— YOUR TASK —
Scan the records below. Copy every line in which the word "subtitle" appears.

— EXERCISE MATERIALS —
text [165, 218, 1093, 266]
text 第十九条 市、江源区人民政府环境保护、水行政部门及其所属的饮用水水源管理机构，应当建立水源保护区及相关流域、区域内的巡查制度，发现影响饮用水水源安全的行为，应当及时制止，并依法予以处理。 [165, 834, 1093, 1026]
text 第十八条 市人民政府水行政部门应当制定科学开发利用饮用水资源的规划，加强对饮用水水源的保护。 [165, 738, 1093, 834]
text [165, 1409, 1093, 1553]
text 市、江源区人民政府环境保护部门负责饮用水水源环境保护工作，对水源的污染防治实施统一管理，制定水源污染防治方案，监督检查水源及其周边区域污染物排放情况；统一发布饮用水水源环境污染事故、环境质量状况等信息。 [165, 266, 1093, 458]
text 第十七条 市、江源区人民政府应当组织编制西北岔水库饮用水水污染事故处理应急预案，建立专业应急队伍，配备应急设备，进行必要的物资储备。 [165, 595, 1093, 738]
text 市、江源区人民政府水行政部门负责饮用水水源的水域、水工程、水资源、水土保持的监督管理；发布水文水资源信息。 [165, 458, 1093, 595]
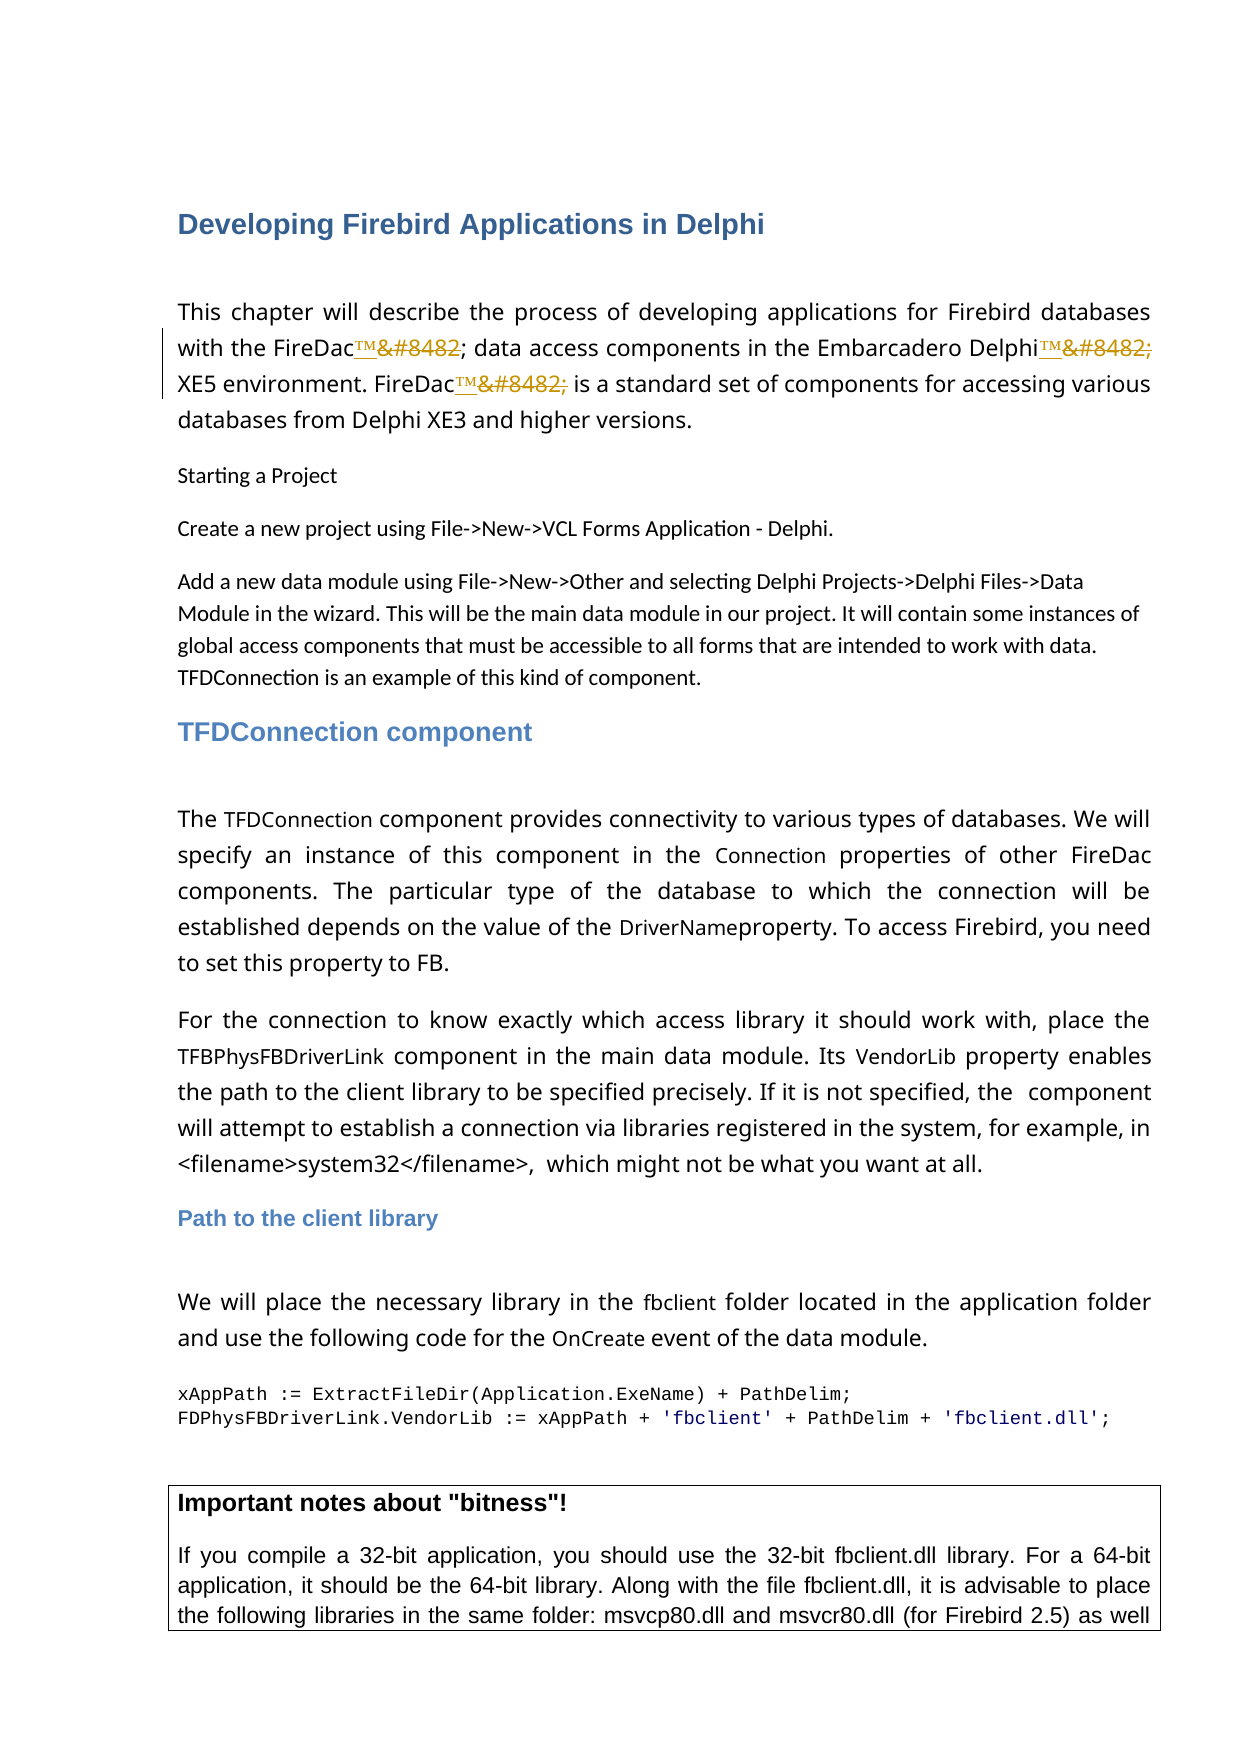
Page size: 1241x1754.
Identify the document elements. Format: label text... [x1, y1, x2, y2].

subtitle Developing Firebird Applications in Delphi [177, 207, 1152, 240]
text Create a new project using File->New->VCL Forms Application - Delphi. [177, 514, 1152, 542]
text This chapter will describe the process of developing applications for Firebird databases with the FireDac; data access components in the Embarcadero Delphi XE5 environment. FireDac is a standard set of components for accessing various databases from Delphi XE3 and higher versions. [177, 296, 1152, 435]
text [169, 1538, 1160, 1630]
text We will place the necessary library in the fbclient folder located in the application folder and use the following code for the OnCreate event of the data module. [177, 1286, 1152, 1353]
text Add a new data module using File->New->Other and selecting Delphi Projects->Delphi Files->Data Module in the wizard. This will be the main data module in our project. It will contain some instances of global access components that must be accessible to all forms that are intended to work with data. TFDConnection is an example of this kind of component. [177, 567, 1152, 691]
text Starting a Project [177, 461, 1152, 489]
text Important notes about "bitness"! [169, 1486, 1160, 1516]
subtitle Path to the client library [177, 1204, 1152, 1231]
text xAppPath := ExtractFileDir(Application.ExeName) + PathDelim; FDPhysFBDriverLink.VendorLib := xAppPath + 'fbclient' + PathDelim + 'fbclient.dll'; [177, 1385, 1152, 1430]
text For the connection to know exactly which access library it should work with, place the TFBPhysFBDriverLink component in the main data module. Its VendorLib property enables the path to the client library to be specified precisely. If it is not specified, the component will attempt to establish a connection via libraries registered in the system, for example, in <filename>system32</filename>, which might not be what you want at all. [177, 1004, 1152, 1179]
subtitle TFDConnection component [177, 716, 1152, 748]
text The TFDConnection component provides connectivity to various types of databases. We will specify an instance of this component in the Connection properties of other FireDac components. The particular type of the database to which the connection will be established depends on the value of the DriverNameproperty. To access Firebird, you need to set this property to FB. [177, 803, 1152, 978]
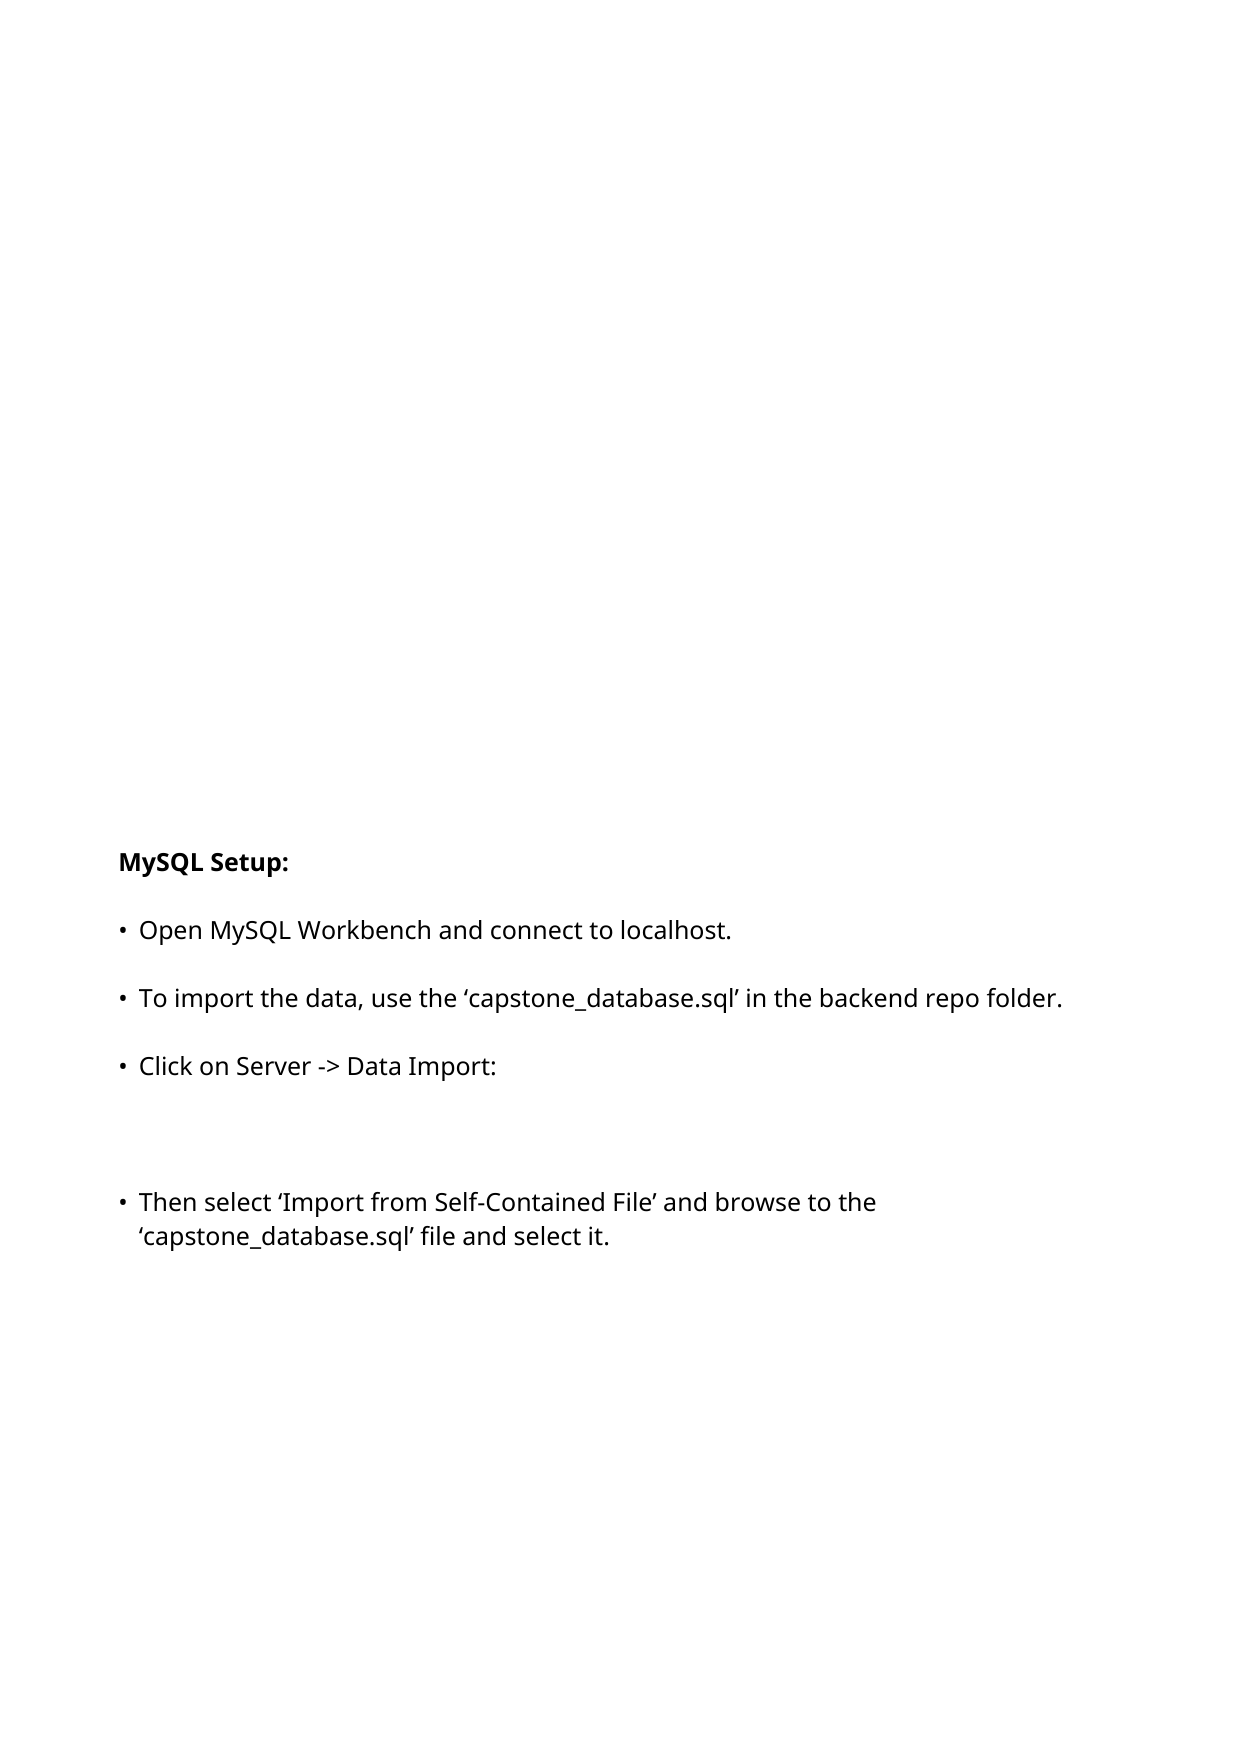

— EXERCISE RESULT —
subtitle Developing Firebird Applications in Delphi [177, 207, 1152, 240]
subtitle Path to the client library [177, 1204, 1152, 1231]
subtitle TFDConnection component [177, 716, 1152, 748]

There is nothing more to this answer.